The Medef, the French employers' federation, held its rentrée at the Paris Longchamp racecourse. The Rencontre des Entrepreneurs de France opened with a statement of great concern over the current political crisis. Businesses are struggling. Public employment is not!

The workforce in the three public functions (civil servants in the strict sense and contractors) was 5,674,000 people at the end of 2021. These numbers have increased by one million public agents! Compared to 1997, this represents a 22% increase, while employment in the private sector has increased by 17%, and the population by 13% over this period. The pace of public hiring is faster than the birth rate! It’s just mind-boggling! Especially since the French can see a real deterioration in their public services! Let's add that absenteeism in public functions, particularly at the territorial level, is reaching new heights: the Court of Auditors has estimated the direct cost of unworked days at between 11.1 and 11.9 billion euros for all three public functions. If public sector absenteeism were aligned with that of the private sector, experts at Rue Cambon estimate that the State budget could save nearly 2 billion euros!

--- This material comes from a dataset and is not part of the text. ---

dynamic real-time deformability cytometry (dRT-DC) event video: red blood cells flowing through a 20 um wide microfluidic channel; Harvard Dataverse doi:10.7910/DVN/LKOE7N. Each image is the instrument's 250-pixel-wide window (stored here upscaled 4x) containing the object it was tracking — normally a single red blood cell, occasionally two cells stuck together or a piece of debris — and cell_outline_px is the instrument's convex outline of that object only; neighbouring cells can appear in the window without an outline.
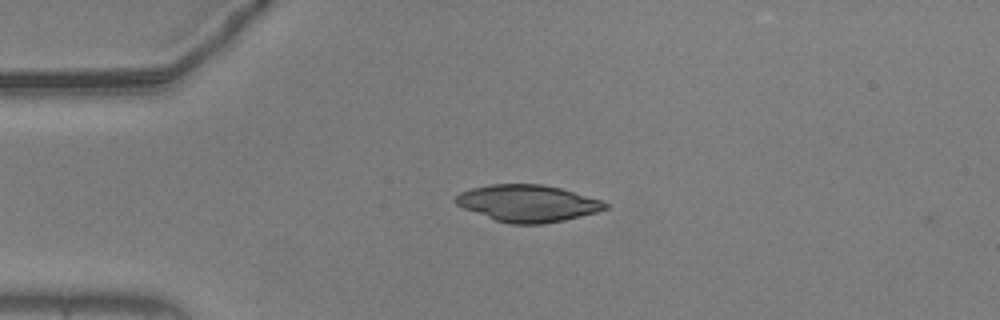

The major regional reform implemented under Hollande is a fiasco: not only has it not improved governance, but it has also led to an explosion of public hiring. French over-administration has gone hand in hand with the growth of the "administrative mille-feuille" (layered administrative structure). Regions, departments, cities, communities of municipalities... A fiasco.

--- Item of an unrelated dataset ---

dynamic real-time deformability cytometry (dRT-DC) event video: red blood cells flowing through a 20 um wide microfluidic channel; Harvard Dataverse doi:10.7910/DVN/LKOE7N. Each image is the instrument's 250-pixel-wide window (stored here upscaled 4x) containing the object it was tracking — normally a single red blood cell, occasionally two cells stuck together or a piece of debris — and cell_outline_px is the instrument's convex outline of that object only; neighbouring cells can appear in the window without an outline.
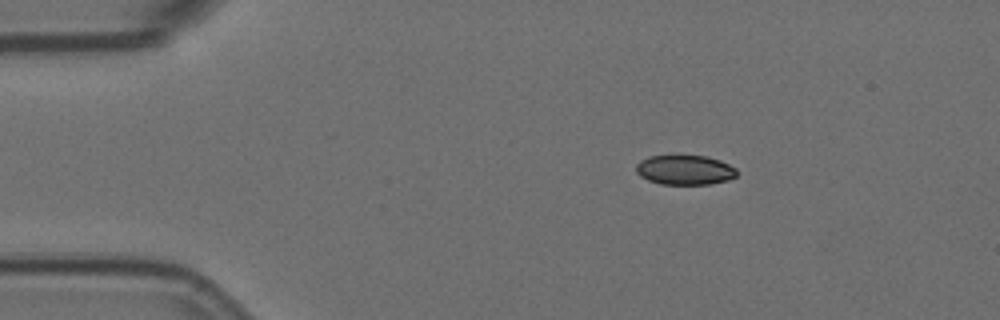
{"species": "Egyptian fruit bat (a non-hibernating species)", "species_latin": "Rousettus aegyptiacus", "temperature_condition": "room temperature", "stored_images_in_passage": 4, "camera_frame_rate_fps": 3000, "um_per_image_px": 0.085, "animal": {"sex": "female"}, "frame": {"image": 1, "passage_image": 2, "time_ms": 0.333, "image_size_px": [1000, 320], "cell_outline_px": [[736, 176], [728, 180], [708, 184], [660, 184], [648, 180], [640, 176], [636, 172], [636, 164], [640, 160], [648, 156], [704, 156], [720, 160], [736, 168]], "centroid_in_image_um": [58.19, 14.45], "position_along_channel_um": 26.8, "area_um2": 17.34}}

The public hospital represents one of the most terrifying examples: this over-administered sector is preparing to cut 1,500 intern positions! Administrative positions have multiplied at the expense of caregivers, whom patients most need. The nightmare reaches its peak in the summer when city doctors are on vacation and emergency rooms are overwhelmed. The public hospital is plunged into a form of agony that is accelerating. The French, who are paying more and more taxes, cannot accept that the effectiveness of their public services is collapsing to finance public employment! It's absurd.

Moreover, private employment could suffer heavily from a sudden increase in the minimum wage, which is on the agenda of the Nouveau Front Populaire (NFP). Gabriel Attal had described the increase in the minimum wage to 1,600 euros net per month promised by the NFP as a "job-destroying machine." According to the resigning Prime Minister, this increase would destroy "500,000 jobs" in the private sector. A sudden increase in the minimum wage would be an economic disaster that would destabilize our SMEs and craftsmen. "Purchasing power can only increase significantly and sustainably if production also increases, which implies working more or better," reminds Sylvain Bersinger, chief economist at Asterès. The French political world has its irrationalities that economic rationality cannot ignore.

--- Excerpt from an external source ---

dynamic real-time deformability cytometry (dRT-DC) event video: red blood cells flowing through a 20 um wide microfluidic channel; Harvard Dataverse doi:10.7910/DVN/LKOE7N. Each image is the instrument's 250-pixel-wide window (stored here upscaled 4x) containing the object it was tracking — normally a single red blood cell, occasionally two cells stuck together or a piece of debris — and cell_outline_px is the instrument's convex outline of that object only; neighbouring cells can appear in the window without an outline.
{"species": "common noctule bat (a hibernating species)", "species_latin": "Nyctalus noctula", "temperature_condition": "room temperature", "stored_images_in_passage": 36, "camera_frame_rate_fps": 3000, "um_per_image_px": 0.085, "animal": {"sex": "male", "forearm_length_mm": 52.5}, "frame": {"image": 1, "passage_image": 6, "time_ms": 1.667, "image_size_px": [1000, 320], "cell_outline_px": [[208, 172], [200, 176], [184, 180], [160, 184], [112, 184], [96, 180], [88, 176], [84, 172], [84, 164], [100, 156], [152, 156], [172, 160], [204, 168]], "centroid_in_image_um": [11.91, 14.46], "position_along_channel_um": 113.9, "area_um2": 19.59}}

The current outlook is very bleak for French small and medium-sized enterprises (SMEs), which are nevertheless the largest providers of jobs in this country. At the moment, French SMEs are disappearing at a staggering rate: 63,000 business failures last July, over one year (Bank of France figures). This is almost the historic peak of early 2015. The impact on private employment will be significant in the coming months. Already, although rarely mentioned, 30,000 business owners lost their jobs in the first half of the year, a fifth more than last year at the same time, according to the GSC association and the Altares firm.

It is then understandable that household consumption, historically the engine of French growth, is no longer supported, in the long term, only by public spending (civil servant salaries and massive hiring in public services). But this model is no longer funded. And no longer fundable. Paris is in a financial dead end. The country's debt has exploded over the years. This "state consumerism," to use Jérôme Fourquet's term, which is at least four decades old, is completely out of steam. The economic policies since the early 1980s have driven the French nation into a wall. The future is bleak. What new drivers for French growth exist as deindustrialization shakes our trade balance? Not a single politician has the answer.